Hip fractures are associated with significant disability, high cost, and mortality. However, the exact biological mechanisms underlying susceptibility to hip fractures remain incompletely understood. In an exploratory search of the underlying biology as reflected through the circulating proteome, we performed a comprehensive Circulating Proteome Association Study (CPAS) meta-analysis for incident hip fractures. Analyses included 6430 subjects from two prospective cohort studies (Cardiovascular Health Study and Trøndelag Health Study) with circulating proteomics data (aptamer-based 5 K SomaScan version 4.0 assay; 4979 aptamers). Associations between circulating protein levels and incident hip fractures were estimated for each cohort using age and sex-adjusted Cox regression models. Participants experienced 643 incident hip fractures. Compared with the individual studies, inverse-variance weighted meta-analyses yielded more statistically significant associations, identifying 23 aptamers associated with incident hip fractures (conservative Bonferroni correction 0.05/4979, P < 1.0 × 10-5). The aptamers most strongly associated with hip fracture risk corresponded to two proteins of the growth hormone/insulin growth factor system (GHR and IGFBP2), as well as GDF15 and EGFR. High levels of several inflammation-related proteins (CD14, CXCL12, MMP12, ITIH3) were also associated with increased hip fracture risk. Ingenuity pathway analysis identified reduced LXR/RXR activation and increased acute phase response signaling to be overrepresented among those proteins associated with increased hip fracture risk. These analyses identified several circulating proteins and pathways consistently associated with incident hip fractures. These findings underscore the usefulness of the meta-analytic approach for comprehensive CPAS in a similar manner as has previously been observed for large-scale human genetic studies. Future studies should investigate the underlying biology of these potential novel drug targets.

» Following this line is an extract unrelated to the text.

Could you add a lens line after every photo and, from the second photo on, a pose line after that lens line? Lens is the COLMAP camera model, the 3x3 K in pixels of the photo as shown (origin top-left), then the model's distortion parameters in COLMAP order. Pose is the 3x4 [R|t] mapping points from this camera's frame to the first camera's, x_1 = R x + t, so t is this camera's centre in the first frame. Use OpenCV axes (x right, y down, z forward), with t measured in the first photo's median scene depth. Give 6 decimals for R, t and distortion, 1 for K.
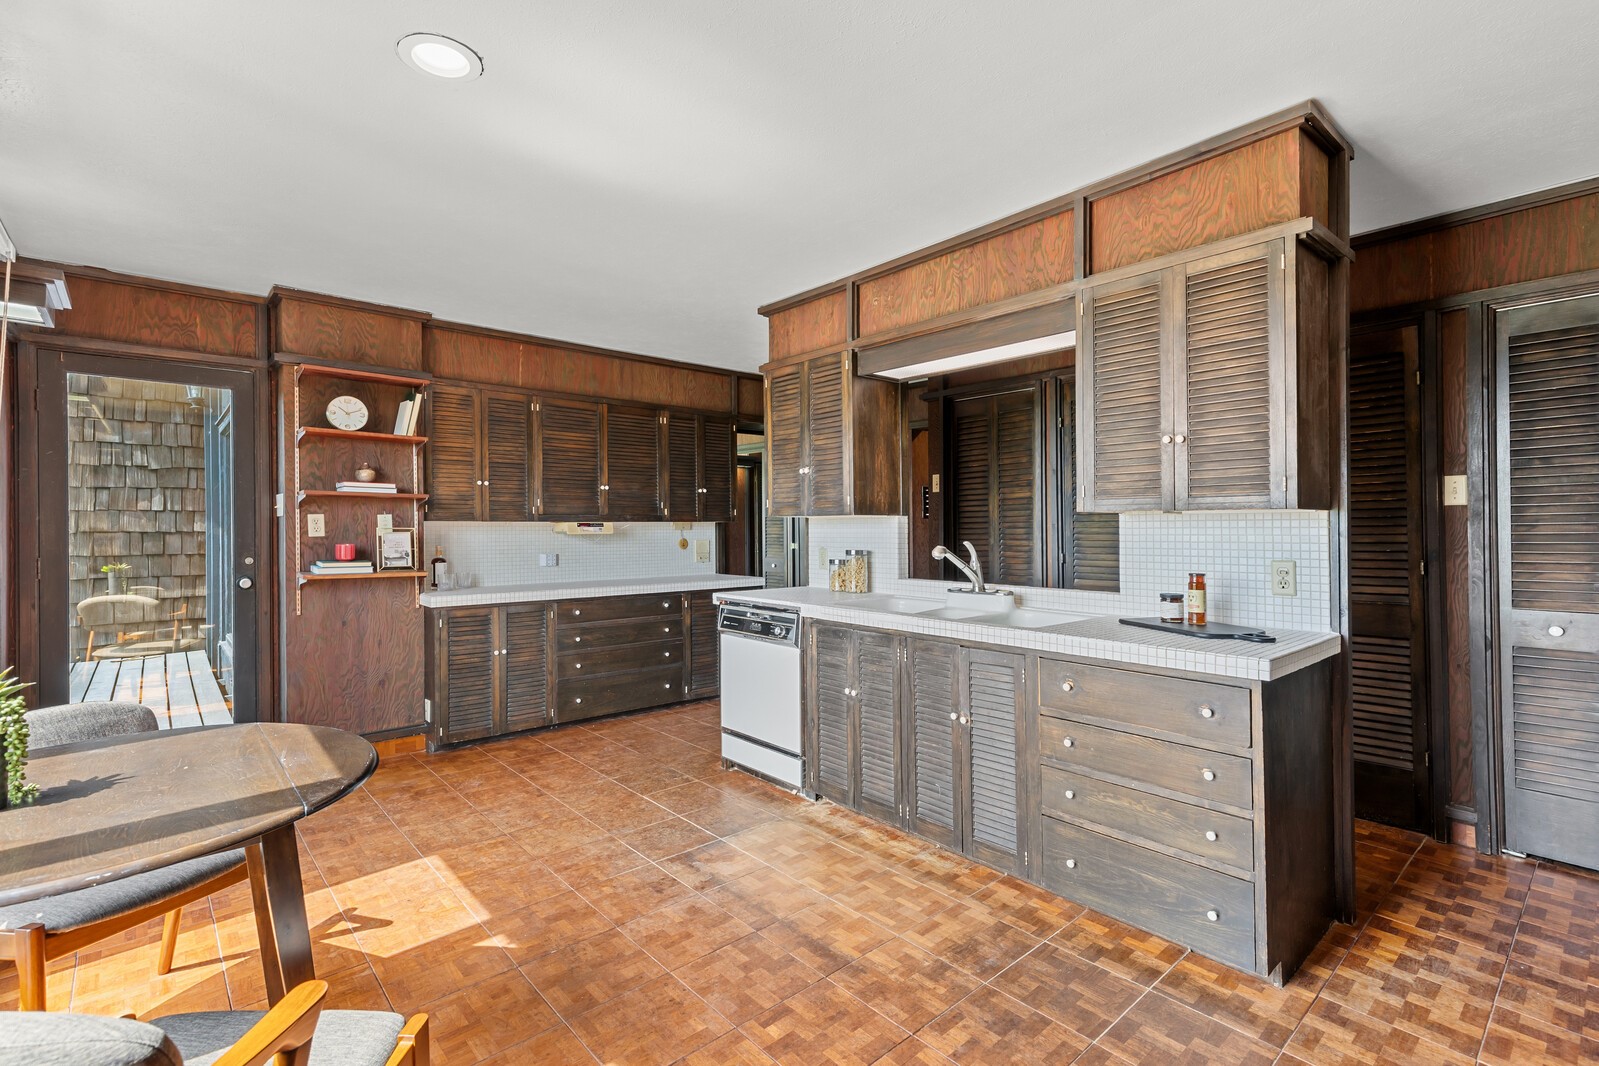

髋部骨折与显著的残疾、高成本和高死亡率相关。然而,导致髋部骨折易感性的具体生物学机制仍不完全清楚。在对循环蛋白质组学进行的探索性研究中,我们对髋部骨折的发病情况进行了全面的循环蛋白质组关联研究(CPAS)荟萃分析。分析包括来自两项前瞻性队列研究(心血管健康研究和特隆德拉格健康研究)的 6430 名受试者,这些研究有循环蛋白质组学数据(基于适体的 5K SomaScan 版本 4.0 检测法;4979 个适体)。使用年龄和性别调整的 Cox 回归模型,对每个队列中循环蛋白水平与髋部骨折发病之间的关系进行了估计。研究共发生 643 例髋部骨折。与个体研究相比,逆方差加权荟萃分析产生了更多具有统计学意义的关联,确定了 23 个与髋部骨折发病相关的适体(保守的 Bonferroni 校正 0.05/4979,P<1.0×10-5)。与髋部骨折风险相关性最强的适体对应于生长激素/胰岛素样生长因子系统的两种蛋白(GHR 和 IGFBP2),以及 GDF15 和 EGFR。几种与炎症相关的蛋白(CD14、CXCL12、MMP12、ITIH3)水平较高也与髋部骨折风险增加相关。通路分析鉴定出,与髋部骨折风险增加相关的蛋白中,LXR/RXR 激活减少和急性期反应信号增加占主导地位。这些分析确定了几种与髋部骨折发病情况相关的循环蛋白和通路。这些发现强调了荟萃分析方法在全面 CPAS 中的有效性,类似于先前在大规模人类遗传研究中观察到的那样。未来的研究应深入研究这些潜在的新型药物靶点的生物学基础。